Me?  I would take out1 or 2 slices before service . If you don't sell them and they still have ice crystals in them you can refreeze. Look back a few weeks to see how many you sold on a given night.


----------



## kya1076 (Aug 9, 2013)

that would be the way I would go as well..I used to pull out a couple slices and go that route but my staff would usually be the ones eating it. You can also use a more seasonal approach and a special pie that you would make week to week.


----------



## skipstrr (Jun 8, 2013)

toshibaaa said:


> Gelatin won't work when you reheat it again ... It will be the same without gelatin when it warm/hot
> 
> Gelatin only work set well when it cool/cold
> 
> ...


Oh my, now thinking a Kentucky Bourbon pecan pie with chocolate chips sounds great with ice cream!!!!


----------



## flipflopgirl (Jun 27, 2012)

Agree with ed...look back at stats for your pie chart ;-).
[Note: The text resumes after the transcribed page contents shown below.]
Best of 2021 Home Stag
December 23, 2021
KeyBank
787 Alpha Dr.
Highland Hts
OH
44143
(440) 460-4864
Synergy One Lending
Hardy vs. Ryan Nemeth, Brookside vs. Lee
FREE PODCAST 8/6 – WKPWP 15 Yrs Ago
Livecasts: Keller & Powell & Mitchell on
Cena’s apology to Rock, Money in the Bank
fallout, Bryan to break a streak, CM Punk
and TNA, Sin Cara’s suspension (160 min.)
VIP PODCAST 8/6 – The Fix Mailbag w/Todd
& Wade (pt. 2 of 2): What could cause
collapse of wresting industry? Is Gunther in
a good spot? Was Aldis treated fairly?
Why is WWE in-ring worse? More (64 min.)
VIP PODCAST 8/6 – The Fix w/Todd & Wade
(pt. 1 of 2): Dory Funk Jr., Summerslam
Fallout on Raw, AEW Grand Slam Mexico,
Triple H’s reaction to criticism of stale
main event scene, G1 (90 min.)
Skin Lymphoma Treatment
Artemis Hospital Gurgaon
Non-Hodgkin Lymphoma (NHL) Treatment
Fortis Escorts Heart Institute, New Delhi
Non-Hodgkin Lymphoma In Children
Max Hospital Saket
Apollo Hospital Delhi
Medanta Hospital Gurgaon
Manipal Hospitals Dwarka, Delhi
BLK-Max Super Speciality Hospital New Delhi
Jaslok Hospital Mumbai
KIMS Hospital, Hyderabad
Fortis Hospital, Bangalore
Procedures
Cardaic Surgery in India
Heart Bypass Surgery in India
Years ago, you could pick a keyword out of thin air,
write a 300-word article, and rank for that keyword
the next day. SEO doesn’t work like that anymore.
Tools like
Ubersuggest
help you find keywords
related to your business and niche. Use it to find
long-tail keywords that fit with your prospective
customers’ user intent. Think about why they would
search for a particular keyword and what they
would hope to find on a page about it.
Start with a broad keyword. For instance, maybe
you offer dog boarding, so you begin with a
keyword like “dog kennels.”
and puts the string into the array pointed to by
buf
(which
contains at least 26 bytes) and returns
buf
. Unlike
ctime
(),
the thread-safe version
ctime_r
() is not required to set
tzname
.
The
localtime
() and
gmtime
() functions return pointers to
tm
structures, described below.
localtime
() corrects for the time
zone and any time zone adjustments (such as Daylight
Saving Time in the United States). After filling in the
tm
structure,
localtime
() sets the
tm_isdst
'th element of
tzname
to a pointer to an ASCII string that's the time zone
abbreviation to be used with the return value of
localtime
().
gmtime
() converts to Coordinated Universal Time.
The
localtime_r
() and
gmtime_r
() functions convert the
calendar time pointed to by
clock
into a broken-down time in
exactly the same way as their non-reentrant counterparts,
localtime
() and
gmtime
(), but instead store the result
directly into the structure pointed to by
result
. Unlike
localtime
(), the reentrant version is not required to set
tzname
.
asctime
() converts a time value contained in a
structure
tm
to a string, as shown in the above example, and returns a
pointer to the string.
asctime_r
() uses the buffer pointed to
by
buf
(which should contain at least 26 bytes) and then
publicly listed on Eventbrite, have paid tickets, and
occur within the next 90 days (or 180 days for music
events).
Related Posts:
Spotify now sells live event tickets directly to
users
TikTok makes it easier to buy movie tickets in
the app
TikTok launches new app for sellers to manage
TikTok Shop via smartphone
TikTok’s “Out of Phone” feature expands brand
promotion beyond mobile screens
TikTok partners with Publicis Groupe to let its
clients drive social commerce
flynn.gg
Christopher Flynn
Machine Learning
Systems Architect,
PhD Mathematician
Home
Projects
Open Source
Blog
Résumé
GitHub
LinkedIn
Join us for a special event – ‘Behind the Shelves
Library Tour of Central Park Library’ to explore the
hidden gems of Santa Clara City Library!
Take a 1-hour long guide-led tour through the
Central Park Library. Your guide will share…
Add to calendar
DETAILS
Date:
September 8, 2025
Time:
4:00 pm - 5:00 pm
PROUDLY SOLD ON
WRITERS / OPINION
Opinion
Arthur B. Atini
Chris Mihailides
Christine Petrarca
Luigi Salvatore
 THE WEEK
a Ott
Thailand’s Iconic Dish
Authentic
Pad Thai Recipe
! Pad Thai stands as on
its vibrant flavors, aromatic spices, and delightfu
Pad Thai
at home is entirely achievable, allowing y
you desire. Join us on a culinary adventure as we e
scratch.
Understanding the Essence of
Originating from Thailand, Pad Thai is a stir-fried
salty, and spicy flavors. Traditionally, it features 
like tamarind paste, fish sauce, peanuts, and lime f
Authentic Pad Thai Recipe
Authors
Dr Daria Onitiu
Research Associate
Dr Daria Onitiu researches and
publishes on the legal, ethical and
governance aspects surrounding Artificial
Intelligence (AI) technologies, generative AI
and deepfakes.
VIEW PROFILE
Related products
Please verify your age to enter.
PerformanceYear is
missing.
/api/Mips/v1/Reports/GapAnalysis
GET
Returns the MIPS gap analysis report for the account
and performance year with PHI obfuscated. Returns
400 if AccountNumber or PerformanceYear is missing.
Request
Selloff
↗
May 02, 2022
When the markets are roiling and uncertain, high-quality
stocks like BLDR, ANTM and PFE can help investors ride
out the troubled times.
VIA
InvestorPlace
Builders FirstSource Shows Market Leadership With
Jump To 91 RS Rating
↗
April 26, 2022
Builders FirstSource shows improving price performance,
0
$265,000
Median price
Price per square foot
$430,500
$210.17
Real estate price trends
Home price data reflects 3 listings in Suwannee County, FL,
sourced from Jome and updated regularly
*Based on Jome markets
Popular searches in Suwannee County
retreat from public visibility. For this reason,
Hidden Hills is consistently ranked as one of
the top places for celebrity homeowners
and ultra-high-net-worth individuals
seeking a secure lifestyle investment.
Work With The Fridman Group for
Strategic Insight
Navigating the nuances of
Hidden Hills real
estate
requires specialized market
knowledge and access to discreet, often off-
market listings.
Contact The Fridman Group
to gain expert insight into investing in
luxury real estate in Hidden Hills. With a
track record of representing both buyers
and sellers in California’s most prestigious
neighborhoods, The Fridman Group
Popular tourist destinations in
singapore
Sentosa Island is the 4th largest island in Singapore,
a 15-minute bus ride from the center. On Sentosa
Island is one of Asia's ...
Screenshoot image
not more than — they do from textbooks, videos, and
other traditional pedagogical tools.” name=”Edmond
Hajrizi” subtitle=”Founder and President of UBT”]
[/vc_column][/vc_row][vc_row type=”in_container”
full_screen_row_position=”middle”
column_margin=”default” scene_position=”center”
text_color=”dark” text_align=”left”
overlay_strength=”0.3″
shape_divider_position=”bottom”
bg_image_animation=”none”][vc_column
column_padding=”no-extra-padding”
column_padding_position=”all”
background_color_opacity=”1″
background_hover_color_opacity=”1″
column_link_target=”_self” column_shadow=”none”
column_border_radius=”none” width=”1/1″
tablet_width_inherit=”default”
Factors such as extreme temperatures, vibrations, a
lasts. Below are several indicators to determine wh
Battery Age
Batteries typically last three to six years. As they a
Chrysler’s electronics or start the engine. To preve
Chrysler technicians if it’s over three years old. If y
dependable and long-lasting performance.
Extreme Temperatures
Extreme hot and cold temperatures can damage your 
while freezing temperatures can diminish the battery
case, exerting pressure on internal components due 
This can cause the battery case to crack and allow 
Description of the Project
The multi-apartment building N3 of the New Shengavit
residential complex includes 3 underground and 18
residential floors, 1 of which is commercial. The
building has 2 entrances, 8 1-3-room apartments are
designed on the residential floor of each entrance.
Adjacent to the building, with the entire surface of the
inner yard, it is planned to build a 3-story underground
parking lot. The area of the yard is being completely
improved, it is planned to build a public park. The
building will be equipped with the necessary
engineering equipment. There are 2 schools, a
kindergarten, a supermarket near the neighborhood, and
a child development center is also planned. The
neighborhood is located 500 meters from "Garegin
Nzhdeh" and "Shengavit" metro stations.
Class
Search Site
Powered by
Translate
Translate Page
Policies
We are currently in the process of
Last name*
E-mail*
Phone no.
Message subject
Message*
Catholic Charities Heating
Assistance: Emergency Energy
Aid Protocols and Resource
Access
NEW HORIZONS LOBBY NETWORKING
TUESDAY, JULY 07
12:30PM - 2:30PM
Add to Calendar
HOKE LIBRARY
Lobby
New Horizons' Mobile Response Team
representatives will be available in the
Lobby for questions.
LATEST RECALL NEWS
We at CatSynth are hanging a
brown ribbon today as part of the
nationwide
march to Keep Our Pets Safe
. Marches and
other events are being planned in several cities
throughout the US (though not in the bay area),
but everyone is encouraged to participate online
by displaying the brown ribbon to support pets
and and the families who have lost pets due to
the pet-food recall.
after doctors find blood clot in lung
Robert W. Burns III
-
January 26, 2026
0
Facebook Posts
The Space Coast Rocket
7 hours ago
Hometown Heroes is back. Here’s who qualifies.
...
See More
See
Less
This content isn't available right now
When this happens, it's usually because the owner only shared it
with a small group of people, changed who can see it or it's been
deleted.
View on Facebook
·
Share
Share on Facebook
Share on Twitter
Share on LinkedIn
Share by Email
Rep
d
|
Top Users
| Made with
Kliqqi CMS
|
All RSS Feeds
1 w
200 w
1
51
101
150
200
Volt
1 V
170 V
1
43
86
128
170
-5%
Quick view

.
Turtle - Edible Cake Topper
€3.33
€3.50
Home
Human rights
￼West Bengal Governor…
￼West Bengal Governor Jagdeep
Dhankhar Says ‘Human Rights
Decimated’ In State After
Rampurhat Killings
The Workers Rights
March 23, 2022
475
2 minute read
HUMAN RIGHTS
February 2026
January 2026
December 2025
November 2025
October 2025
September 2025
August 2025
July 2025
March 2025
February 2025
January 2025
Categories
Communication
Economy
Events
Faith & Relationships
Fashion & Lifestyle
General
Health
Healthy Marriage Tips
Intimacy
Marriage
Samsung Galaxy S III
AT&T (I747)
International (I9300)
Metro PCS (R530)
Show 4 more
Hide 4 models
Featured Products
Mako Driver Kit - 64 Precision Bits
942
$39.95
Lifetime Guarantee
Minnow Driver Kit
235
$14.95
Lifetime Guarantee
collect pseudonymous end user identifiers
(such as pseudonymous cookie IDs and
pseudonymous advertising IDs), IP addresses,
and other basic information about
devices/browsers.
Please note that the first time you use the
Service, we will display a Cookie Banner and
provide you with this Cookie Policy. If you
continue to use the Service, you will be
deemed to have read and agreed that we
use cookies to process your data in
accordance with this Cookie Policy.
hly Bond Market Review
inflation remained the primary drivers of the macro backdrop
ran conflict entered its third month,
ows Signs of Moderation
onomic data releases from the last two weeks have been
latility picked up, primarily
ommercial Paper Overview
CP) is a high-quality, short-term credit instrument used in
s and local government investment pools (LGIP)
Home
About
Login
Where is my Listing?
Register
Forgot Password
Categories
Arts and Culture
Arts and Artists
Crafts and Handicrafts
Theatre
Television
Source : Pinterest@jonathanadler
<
Take out a few during prep and if you have leftovers send out to the last tickets as a thank you (may increase your sales if not will surely save your waistline)

I really hate when someone smiles way too brightly while pushing dessert so if you should discover the answer to this problem please share.

mimi

# is the ppie your only dessert to offer? If so you should be rotating....seasonal cobblers...maybe something wow for your busy nite.

I once made a bday cake for no special reason (the dish guy?) and sent a few slices out with some forks and sold more than half the sheet.

Make it fun.

m.


----------